American baseball player (1925–2008)

Rollin Joseph Lutz (February 18, 1925 - October 20, 2008) was an American professional baseball player and coach, as well as the first non-Japanese manager in Japanese professional baseball.

==Life==
Lutz was born on February 18, 1925, in Keokuk, Iowa. Lutz was a high school baseball standout and signed a professional contract the St. Louis Browns in 1941. After the US became involved in World War II, Lutz enlisted in the United States Marine Corps after graduating from high school and served in the South Pacific theater.

===Baseball career===
After returning from military service, Lutz was signed by the St. Louis Browns as an amateur free agent before the 1946 season. He played for minor league teams in Elmira, New York and San Antonio, Texas in the Brown's farm system, while earning bachelor's and master's degrees in science. His only major league experience was when he appeared with the Browns in the , playing first base and going 6-for-36 in 14 games, with one triple and 2 RBI in 14 games with the team for a .167 batting average. The Browns traded him on July 24, 1951, to the Brooklyn Dodgers together with Johnny Bero and cash in exchange for Ben Taylor.

===Coaching===
Following his major league career, Lutz coached high school baseball, football and basketball in Argyle, Iowa and Davenport, Iowa, where he led Davenport's baseball to a state championship, and was an athletic coach at Parsons College in Iowa.

Lutz became the head coach of the Southern Illinois University baseball team, leading the Salukis to the 1968 College World Series, in which they lost the final game 4–3 in nine innings to the University of Southern California Trojans, after finishing the regular season with a 34–12 record.
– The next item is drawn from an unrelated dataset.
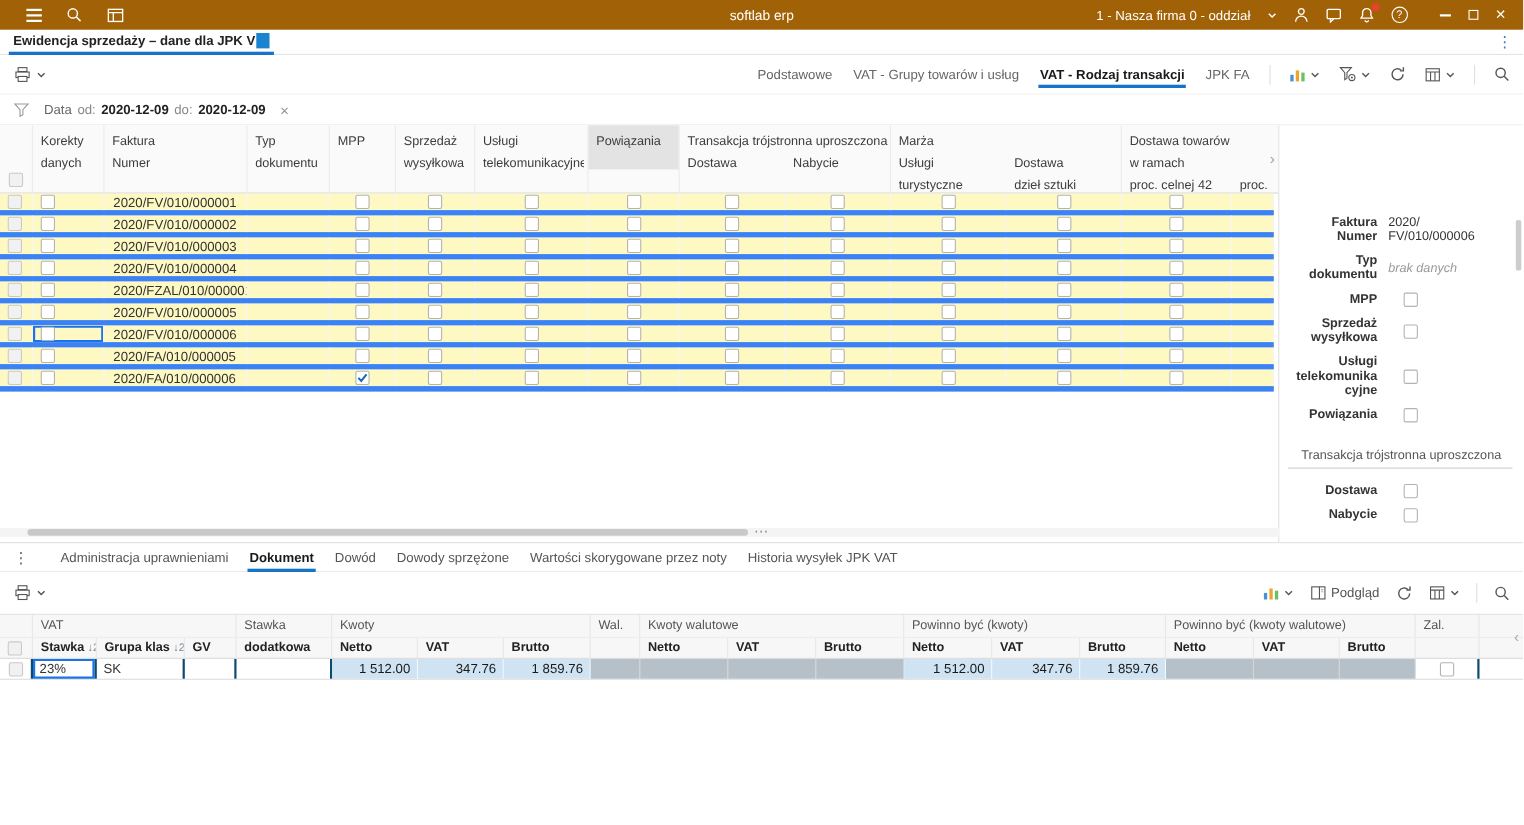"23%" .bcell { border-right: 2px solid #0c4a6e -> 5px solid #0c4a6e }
Lutz was selected as the National Coach of the Year in 1968 by the American Association of College Coaches. The following season, Lutz led the #1 nationally ranked Salukis to a 36–7 regular season record and the 1969 College World Series. Having played in the major leagues for Bill Veeck, Lutz adopted some of his flourishes, including female batgirls, giveaway contests for fans and skydivers landing on the pitching mound. Through the 1969 season, Lutz had coached the team to a 149–48 record (plus two ties) in four seasons as coach.

The Cleveland Indians named Lutz as their first-base coach in 1971, after he had been coordinator of its minor league teams. He was on the team's coaching staff in 1972 and 1973.

He was hired by the Hiroshima Carp in 1974 as a batting instructor. The following season, Lutz became the first foreigner to manage a team in Japanese professional baseball, when he was selected to manage the Carp. Hall of Fame pitcher Warren Spahn was hired to serve as the team's temporary pitching coach, after having worked together with Lutz on the Indians' coaching staff. As manager, Lutz had the team change the color of its caps to red to represent the team's fighting spirit. Lutz left the team after 15 games due to an umpiring dispute, but the Carp went on to win its first-ever Central League championship under replacement manager Takeshi Koba.

===Retirement===
Lutz moved with his family to Sarasota, Florida in 1969 while he was part of the Cleveland Indians organization. He spent 12 years as the executive director of the Boys Club in Sarasota, until he left in 1988 following concerns regarding the financial management of the organization.

He died at age 83 on October 20, 2008, after years of declining health resulting from a stroke and diabetes.